> [DATASET]:
----------

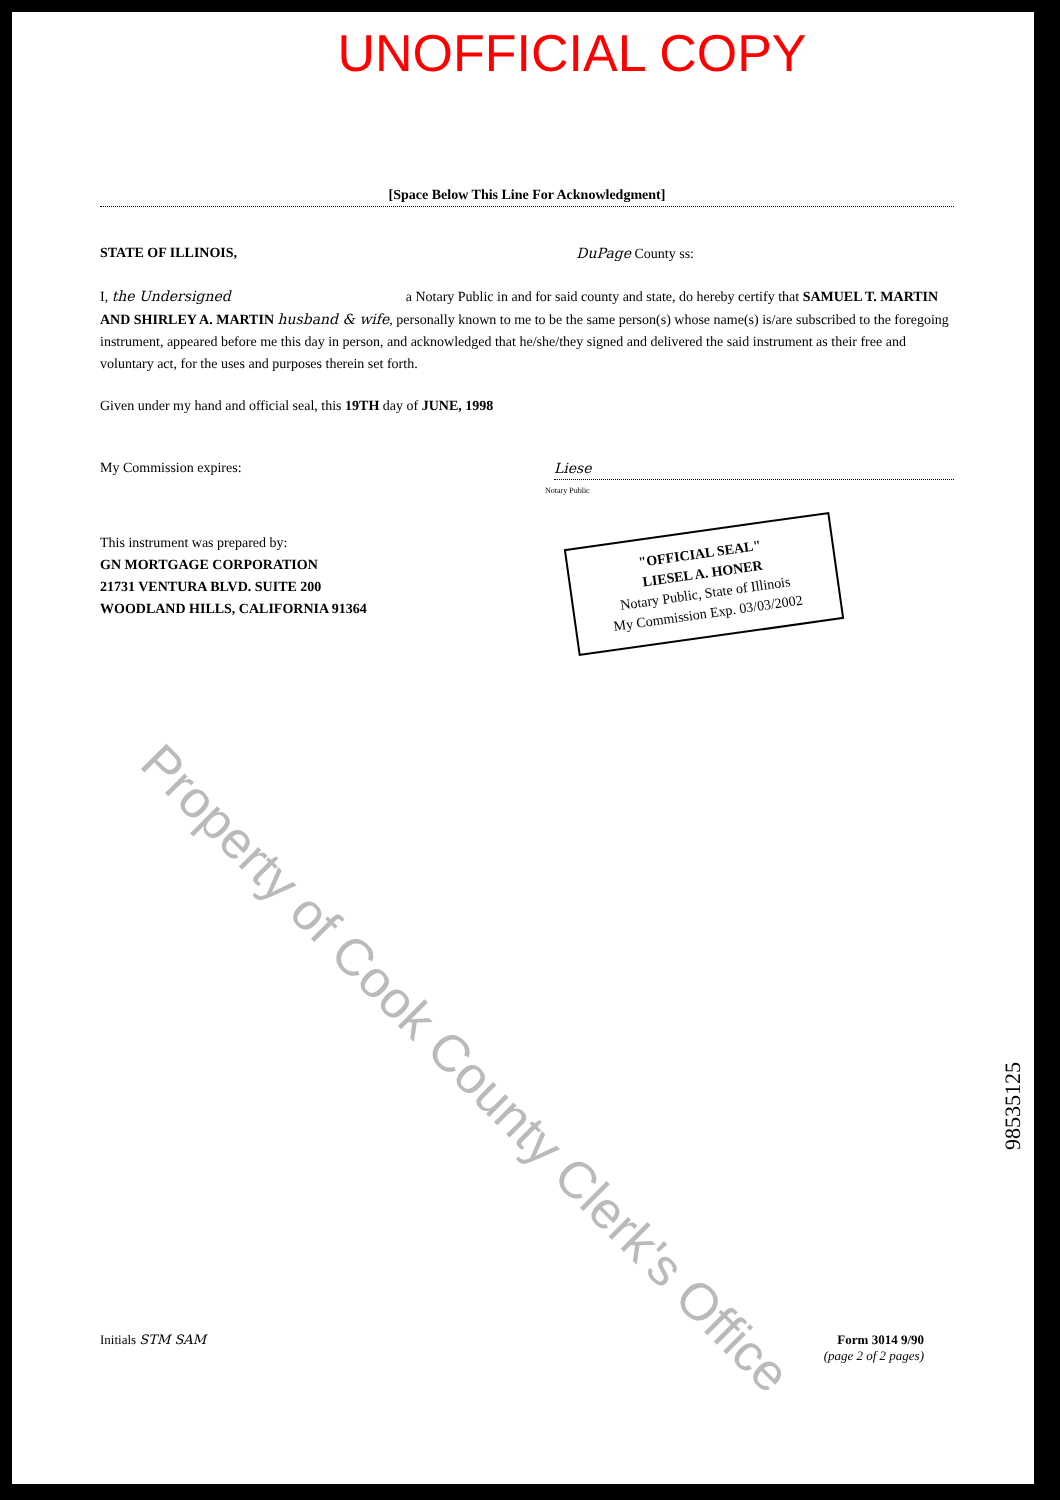UNOFFICIAL COPY
[Space Below This Line For Acknowledgment]
STATE OF ILLINOIS, DuPage County ss:
I, the Undersigned a Notary Public in and for said county and state, do hereby certify that SAMUEL T. MARTIN AND SHIRLEY A. MARTIN husband & wife, personally known to me to be the same person(s) whose name(s) is/are subscribed to the foregoing instrument, appeared before me this day in person, and acknowledged that he/she/they signed and delivered the said instrument as their free and voluntary act, for the uses and purposes therein set forth.
Given under my hand and official seal, this 19TH day of JUNE, 1998
My Commission expires: Liese
Notary Public
This instrument was prepared by:
GN MORTGAGE CORPORATION
21731 VENTURA BLVD. SUITE 200
WOODLAND HILLS, CALIFORNIA 91364
"OFFICIAL SEAL"
LIESEL A. HONER
Notary Public, State of Illinois
My Commission Exp. 03/03/2002
Property of Cook County Clerk's Office
98535125
Initials STM SAM Form 3014 9/90
(page 2 of 2 pages)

----------

> [TASK PROMPT]: The complete listing must be transcribed verbatim, and all pictures are to be omitted.

> [SOLUTION FOR THIS TASK]:
UNOFFICIAL COPY
[Space Below This Line For Acknowledgment]
STATE OF ILLINOIS, DuPage County ss:
I, the Undersigned a Notary Public in and for said county and state, do hereby certify that SAMUEL T. MARTIN AND SHIRLEY A. MARTIN husband & wife, personally known to me to be the same person(s) whose name(s) is/are subscribed to the foregoing instrument, appeared before me this day in person, and acknowledged that he/she/they signed and delivered the said instrument as their free and voluntary act, for the uses and purposes therein set forth.
Given under my hand and official seal, this 19TH day of JUNE, 1998
My Commission expires: Liese
Notary Public
This instrument was prepared by:
GN MORTGAGE CORPORATION
21731 VENTURA BLVD. SUITE 200
WOODLAND HILLS, CALIFORNIA 91364
"OFFICIAL SEAL"
LIESEL A. HONER
Notary Public, State of Illinois
My Commission Exp. 03/03/2002
Property of Cook County Clerk's Office
98535125
Initials STM SAM Form 3014 9/90
(page 2 of 2 pages)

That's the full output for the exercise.